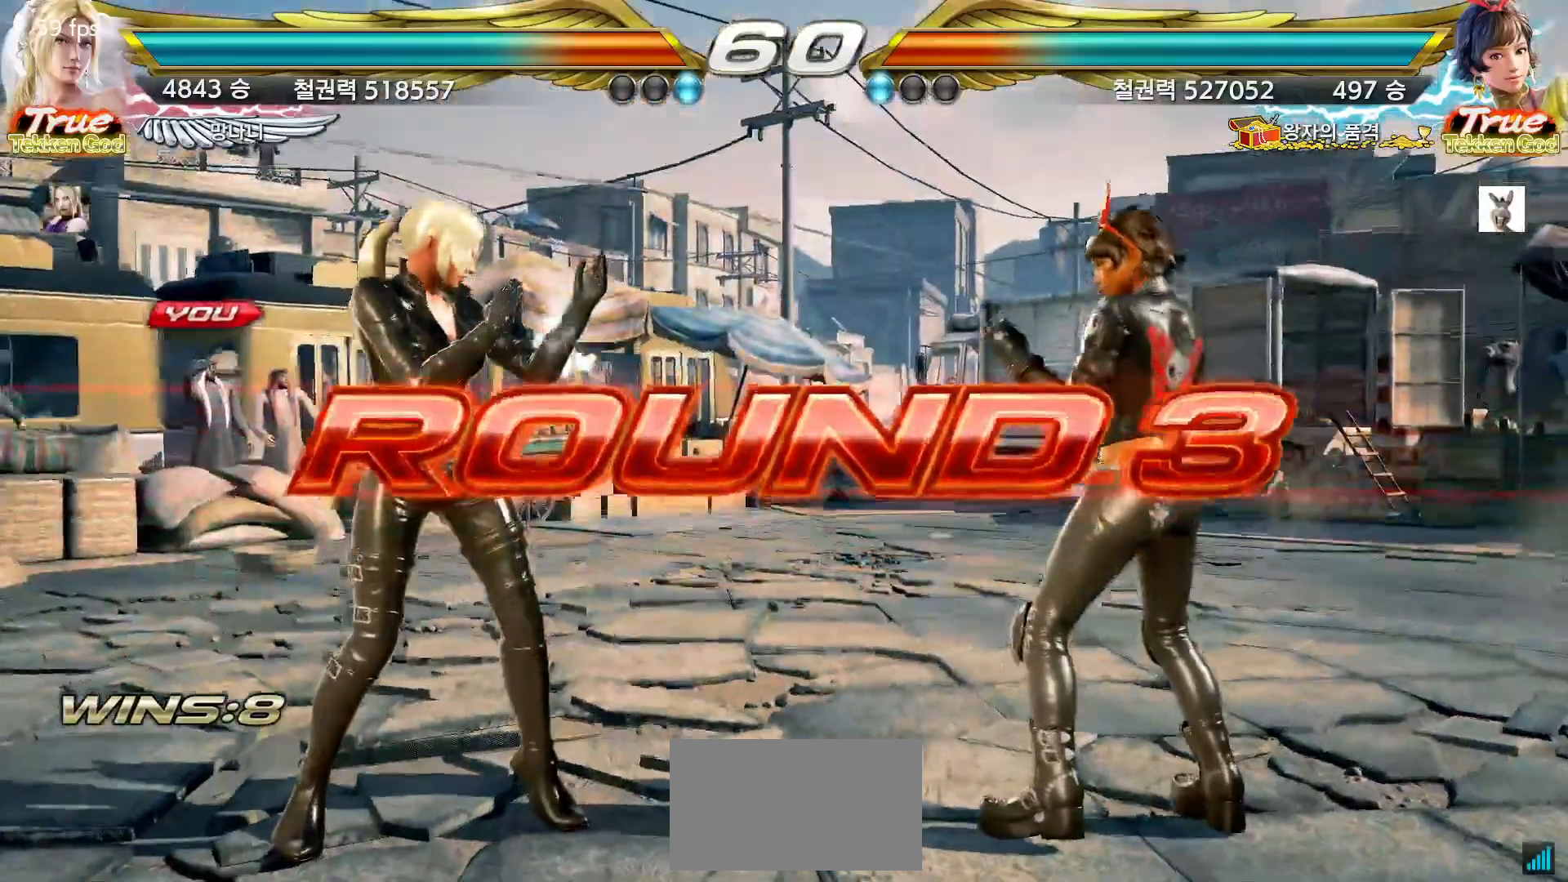
{"buttons": [], "left_stick": "center", "events": [[33, "START", "down"], [83, "START", "up"], [133, "START", "down"], [200, "START", "up"], [233, "START", "down"], [283, "START", "up"], [350, "START", "down"], [383, "START", "up"], [433, "START", "down"], [483, "START", "up"]]}
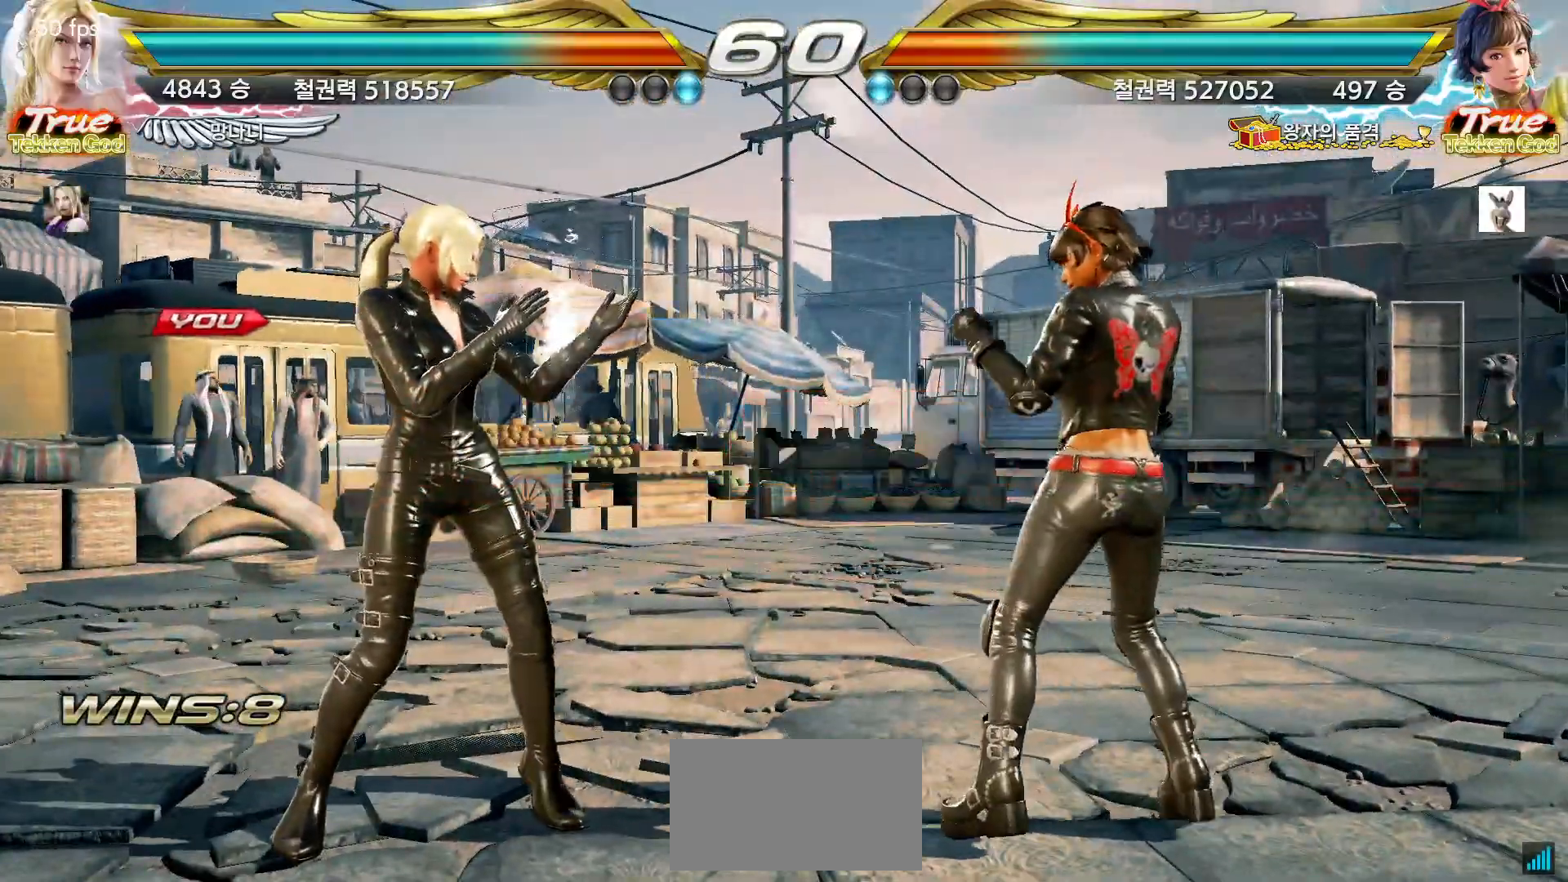
{"buttons": [], "left_stick": "center", "events": [[50, "START", "down"], [83, "START", "up"], [133, "START", "down"], [183, "START", "up"], [233, "START", "down"], [300, "START", "up"], [333, "START", "down"], [383, "START", "up"], [433, "START", "down"], [483, "START", "up"]]}
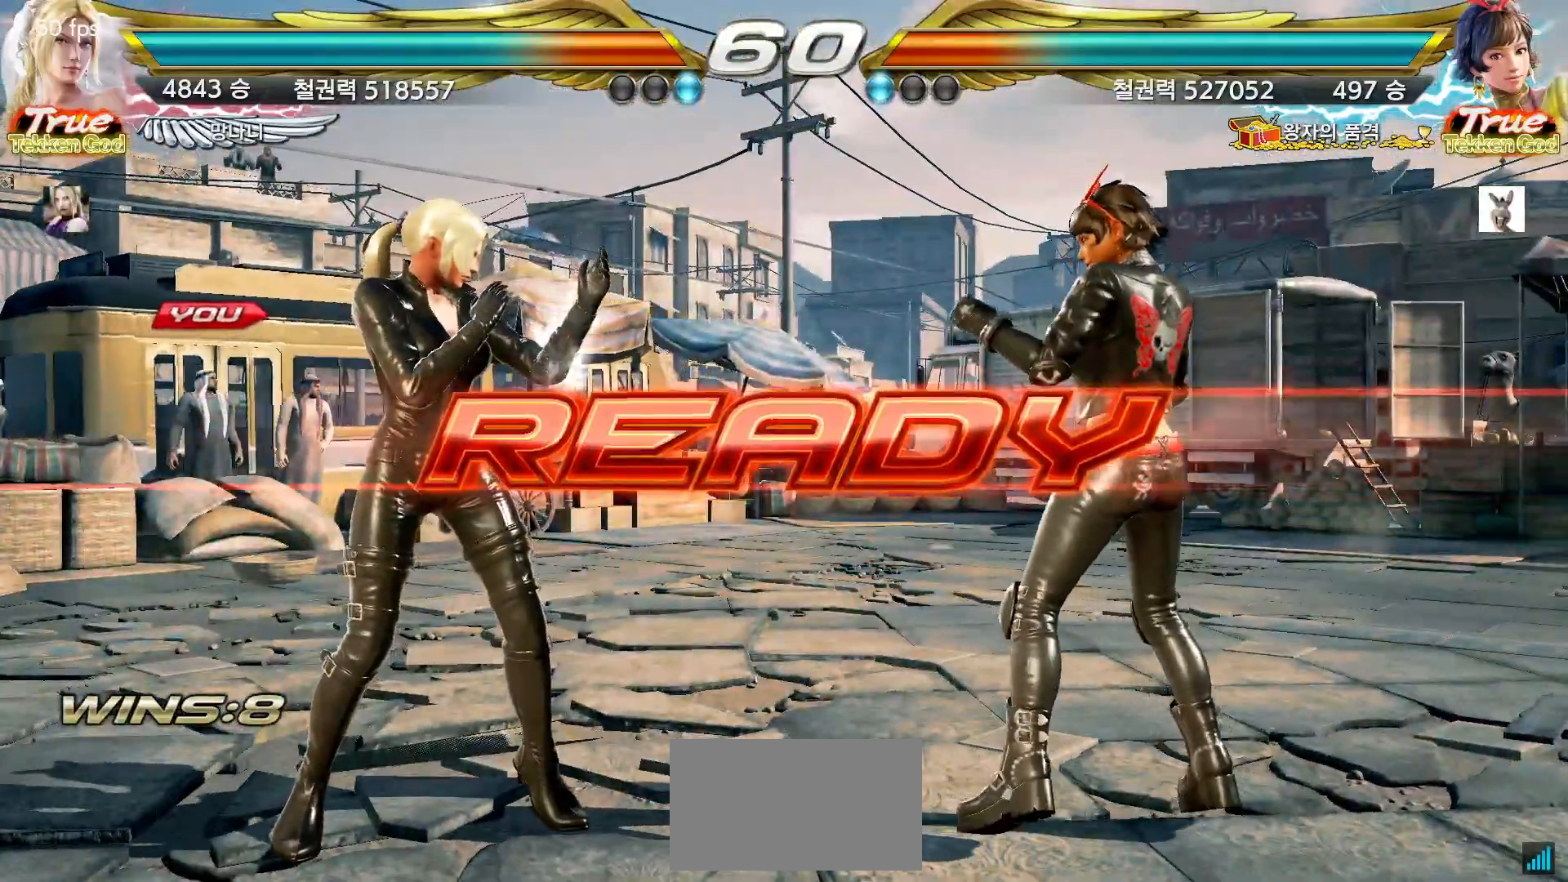
{"buttons": [], "left_stick": "center", "events": [[17, "START", "down"], [67, "START", "up"], [117, "START", "down"], [167, "START", "up"], [200, "START", "down"], [250, "START", "up"], [283, "START", "down"], [350, "START", "up"], [383, "START", "down"], [417, "START", "up"]]}
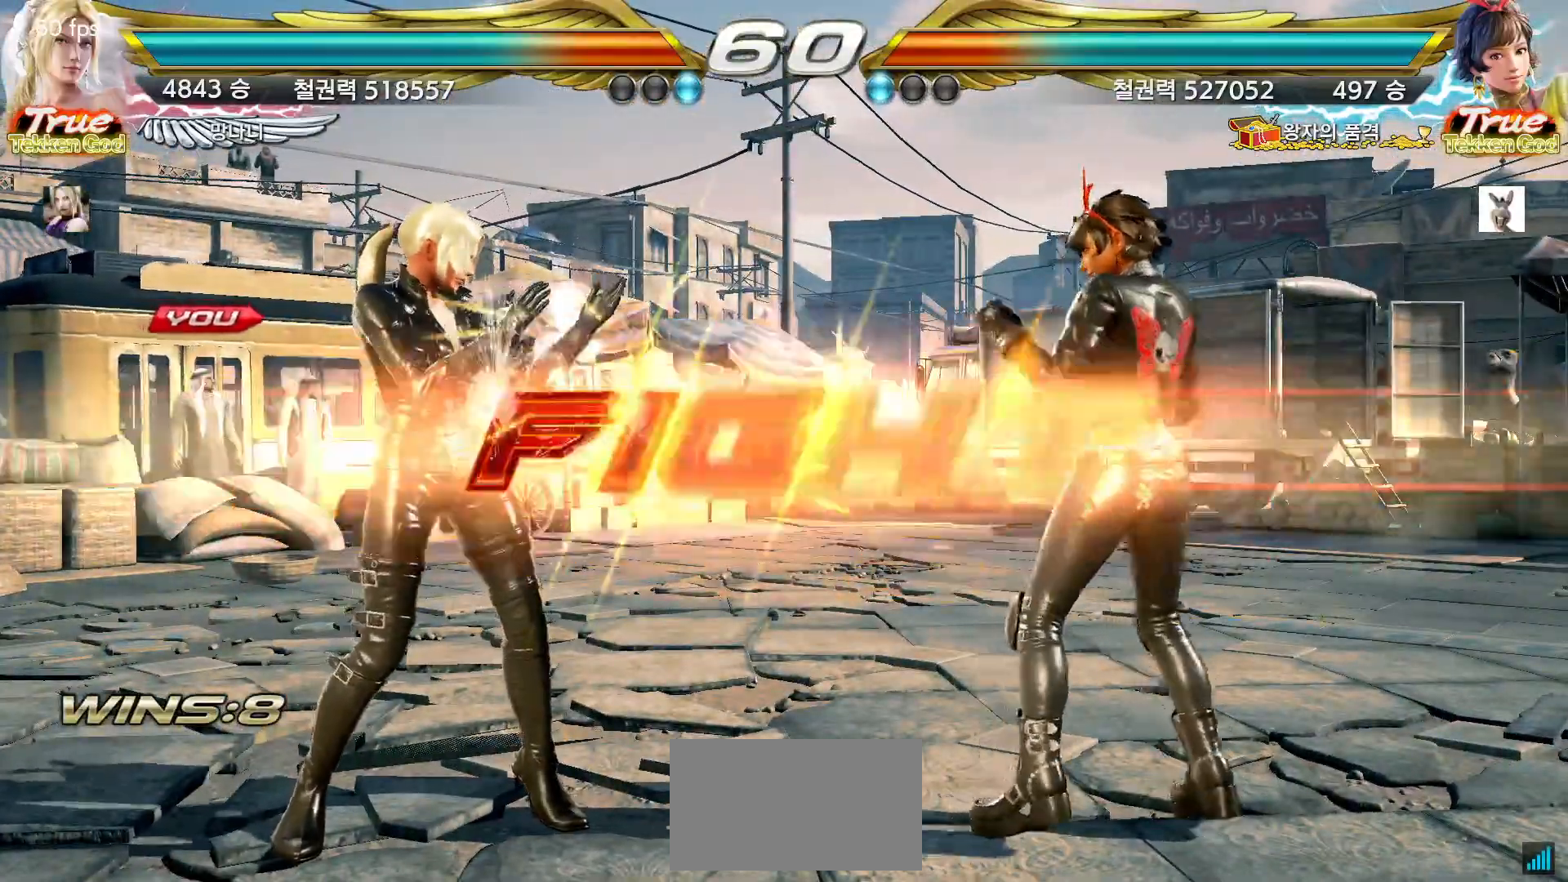
{"buttons": [], "left_stick": "center", "events": [[417, "left_stick", "up"], [483, "left_stick", "center"]]}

.....

The problem
Make a tally of the lines in this data that include the string "START", and answer with that tally alone.

Your solution
3